Text segment START

It Takes a Team to Build a Village

June 6, 2014

There is an African proverb that says “It takes a village to raise a child” (sorry, but Hillary Clinton did not coin it, nor her ghostwriter; they merely capitalized on it.) Today, the men on our mission trip proved that it takes a team to build a community.
We returned today to the exact same build site where we were yesterday. Team Gato (Steve Ike, Ed Easterlin, Will Thomason, Doug Grady and Fitz Wickham—oh, yeah, and me) built for a small family, Katarina and Hamilton, and their three children (6, 3, and 2.) Katarina is actually the older daughter of Vincento, for whom we built yesterday. Here is a picture of the structure where they have been living.Katarina's home

Hamilton works as a furniture refinisher, but only when he can find work, which is not that often. Katarina told us that she does not know how much money he makes, or what they have, she merely asks him for money to buy food. When they have no money, they eat one of the chickens they own. Let’s hope the chickens keep replicating—but even more, that their income stream increases. Their home is literally right behind Vincento’s home, and we saw him a good bit today as we built.
Team Ivan (Chris Southerland, Bill Schaeffer, Jamie Bardin, Scott MacKenzie, Eric Edee, and Tim Adams) built for Norma Moran, a 70-year old woman, her son Danny (whom we met yesterday, and who is missing his left arm), and Danny’s daughter (I think) Iliana, a pretty 13-year old girl. This home is right next to Hamilton and Katarina’s home, so the teams worked next to one another all day, teasing and goading one another as the day went on. Norma told us that the only income they have comes from Danny’s sporadic work as a “recycler;” in Ecuador this means that he prowls the streets and collects trash that can be recycled, taking it to a recycling center, and on a good day he makes about $2.00 a day. And there are not many good days.

Text segment END
Supplied information START

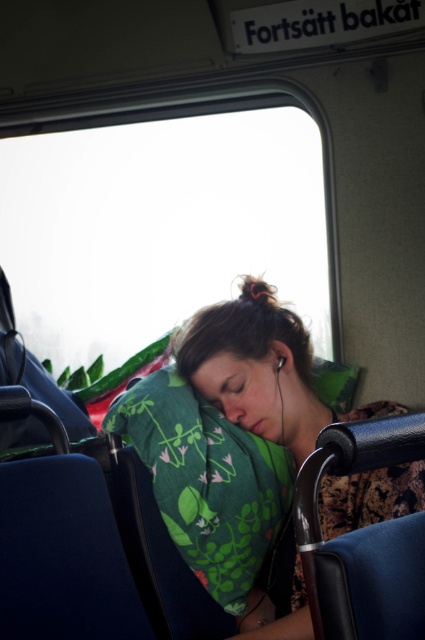
Does point (90, 380) lie in front of point (198, 401)?

No.

Locate an element on the screen. The width and height of the screenshot is (425, 640). transparent glass window at upper center is located at coordinates (166, 221).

Supplied information END

Repeat the mission trip post word for word, beginning at the words "There is an" and stopping after "build a community.".

## Output for this exercise
There is an African proverb that says “It takes a village to raise a child” (sorry, but Hillary Clinton did not coin it, nor her ghostwriter; they merely capitalized on it.) Today, the men on our mission trip proved that it takes a team to build a community.